L’immigration : parlons-en !

Message des Gilets Jaunes de l’Île Saint Denis (93)

mardi 12 mars 2019, par Auteurs divers.

https://www.youtube.com/watch?v=HvtDu7cz1Jk

Nous sommes ici à l’Ile Saint-Denis avec des gilets jaunes de plusieurs communes du 93, le fameux 9-3, bien placé pour parler d’immigration.
Emmanuel Macron a annoncé vouloir ouvrir un débat national sur l’immigration et sur l’introduction de « quotas » pour l’entrée des étrangers.
Il s’agit, en plus d’une tentative d’escamoter le débat sur l’injustice sociale et de diviser, de faire croire aux Français que la France est généreuse, voire trop généreuse, avec les pays du Sud ou du tiers monde, et qu’« on ne peut pas accueillir toute la misère du monde »... comme on l’entend répéter trop souvent.
C’est faux. C’est tout l’inverse. Et si Monsieur Macron veut qu’on parle de l’immigration, il faut que tout le monde sache ceci :
La France ne possède ni mines d’or, ni uranium, ni pétrole, ni café ou cacao, ni coltan, ce minerai indispensable à la fabrication de nombreux équipements électroniques, nos smartphones par exemple. Et ce n’est pas le camembert français, si bon soit—il, qui peut lui servir de monnaie d’échange pour tout ce qu’elle ne possède pas.

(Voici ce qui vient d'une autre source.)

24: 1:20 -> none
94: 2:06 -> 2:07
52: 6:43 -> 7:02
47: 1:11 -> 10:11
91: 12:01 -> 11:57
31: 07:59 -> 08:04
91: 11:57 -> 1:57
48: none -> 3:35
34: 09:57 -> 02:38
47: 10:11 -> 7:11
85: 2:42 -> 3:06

Alors la France a recours au pillage et à l’échange inégal. Après l’esclavage et la colonisation, la France continue à voler les ressources de nombreux continents, dont l’Afrique, en leur imposant des traités aberrants, des cultures intensives pour l’exportation, source de famine pour des millions de paysans et leurs familles...et des guerres.

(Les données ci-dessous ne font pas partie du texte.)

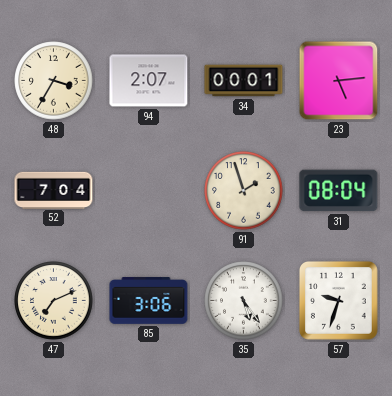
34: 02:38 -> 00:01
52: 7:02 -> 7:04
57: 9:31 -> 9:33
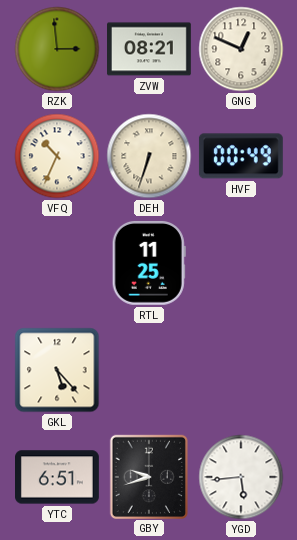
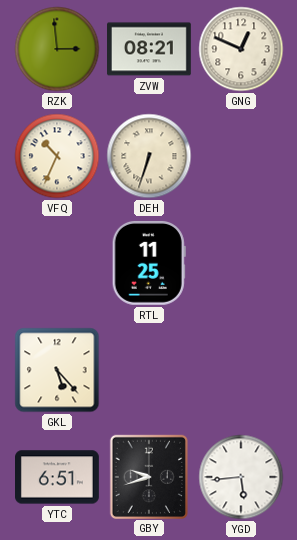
HVF: 00:49 -> none
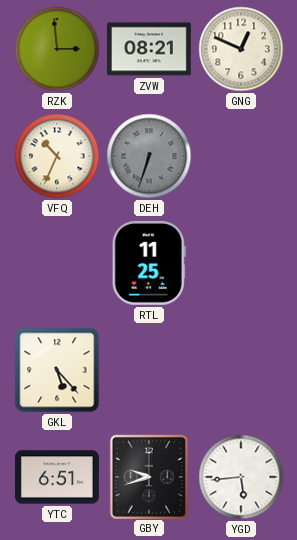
DEH dial: cream -> grey
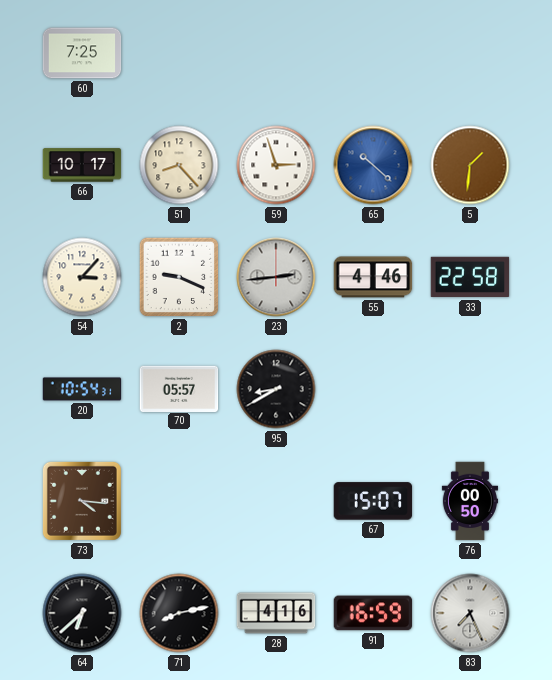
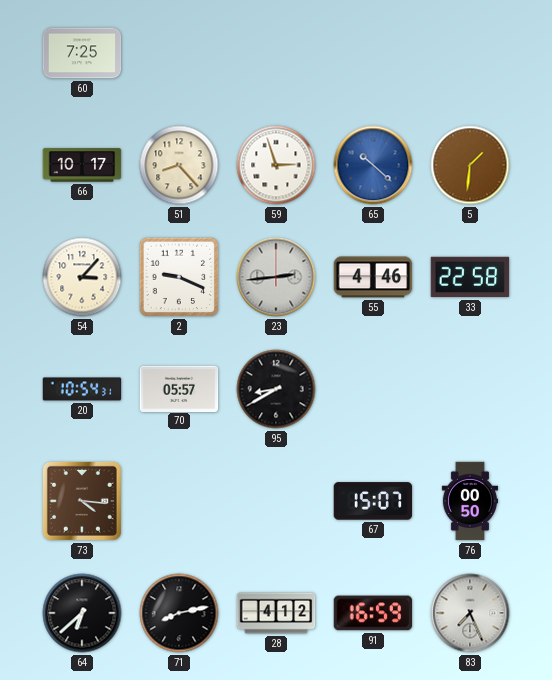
28: 4:16 -> 4:12
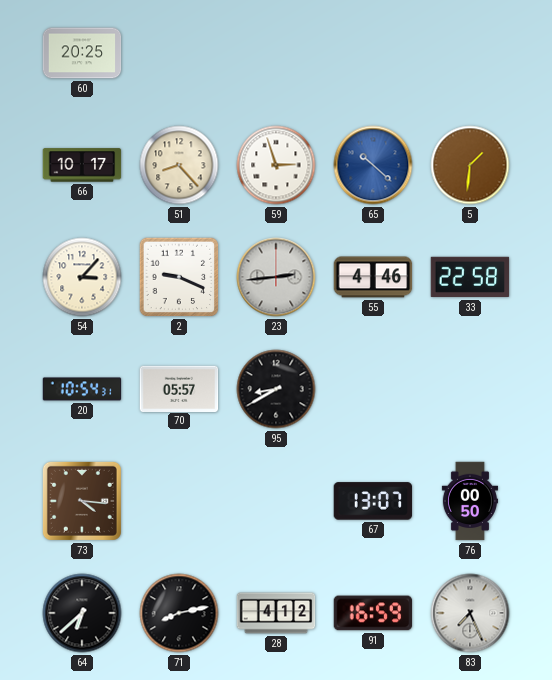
60: 7:25 -> 20:25
67: 15:07 -> 13:07
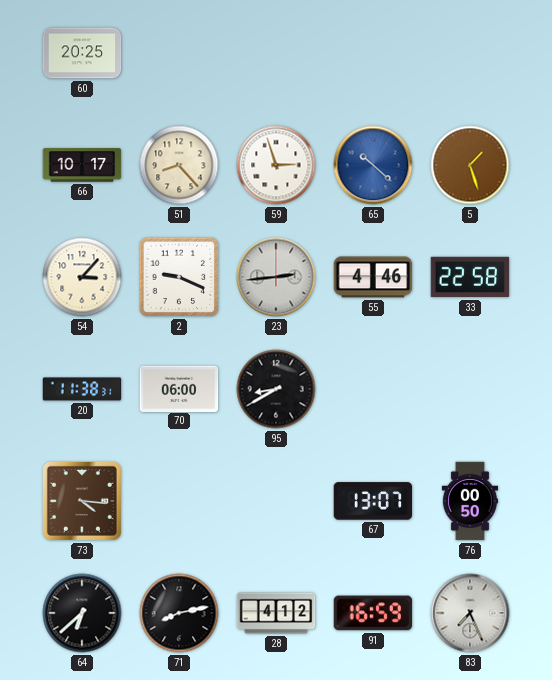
5: 1:31 -> 1:27
20: 10:54 -> 11:38
70: 05:57 -> 06:00
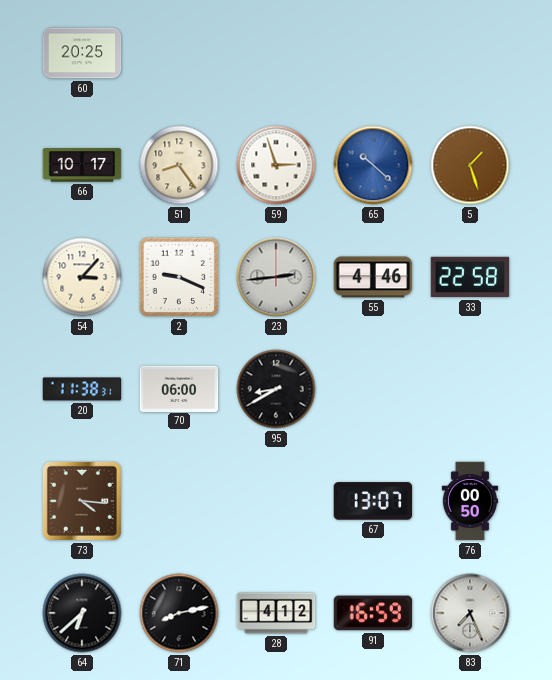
51: 8:23 -> 8:24
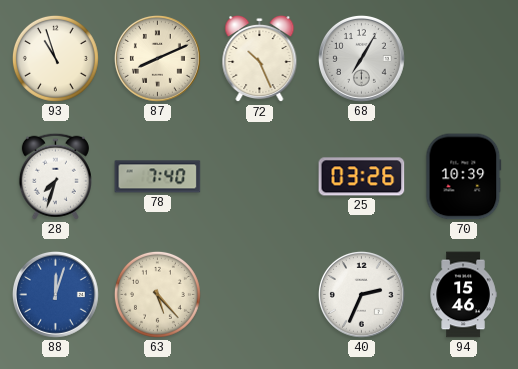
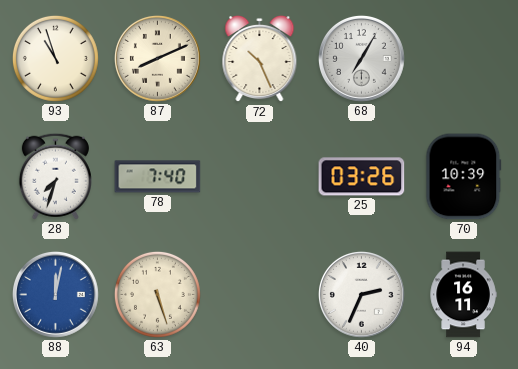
88: 12:03 -> 12:02
63: 5:23 -> 5:27
94: 15:46 -> 16:11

Prenons le cas du Niger, une néocolonie française

Censé être le 2e pays le plus pauvre de la planète, c’est pourtant le 2e producteur d’uranium au monde.
Pour nous fournir de l’électricité par le biais des centrales nucléaires, Areva importe près de 40 % de sa production d’uranium du Niger. Mais depuis plus de 50 ans, Areva ne reverse qu’une redevance ridicule, de 5,5 %, sur les milliers de tonnes d’uranium naturel extraites du Niger.
Ainsi, la population nigérienne ne bénéficie d’aucune retombée économique. Elle n’a droit qu’aux conséquences de l’exploitation de son uranium, c’est à dire les contaminations radioactives, notamment de l’eau, les énormes masses de déchets radioactifs stockés à l’air libre, sans compter la désertification, qui ruine l’économie pastorale.
AREVA a déjà épuisé à 70% l’aquifère carbonifère des régions qu’elle exploite dans ce pays, à raison de 22 000 mètres cubes d’eau par jour depuis plus de 40 ans.
La ruine du Niger ne concerne pas que l’uranium. Avec ses 20 millions de têtes de bétail, le pays pourrait connaître une relative prospérité. Mais voilà : le Fonds Monétaire International, le FMI, a imposé la fermeture des services vétérinaires locaux, afin d’ouvrir le marché aux multinationales étrangères.
Les éleveurs nigériens doivent désormais acheter les anti-parasitoses, vaccins et autres vitamines pour leurs bêtes, aux prix dictés par les multinationales occidentales. Et comme ils n’en n’ont pas les moyens, les animaux tombent malades et périssent ; et leurs propriétaires n’ont plus qu’à migrer vers les bidonvilles de Niamey, Abidjan... ou ailleurs.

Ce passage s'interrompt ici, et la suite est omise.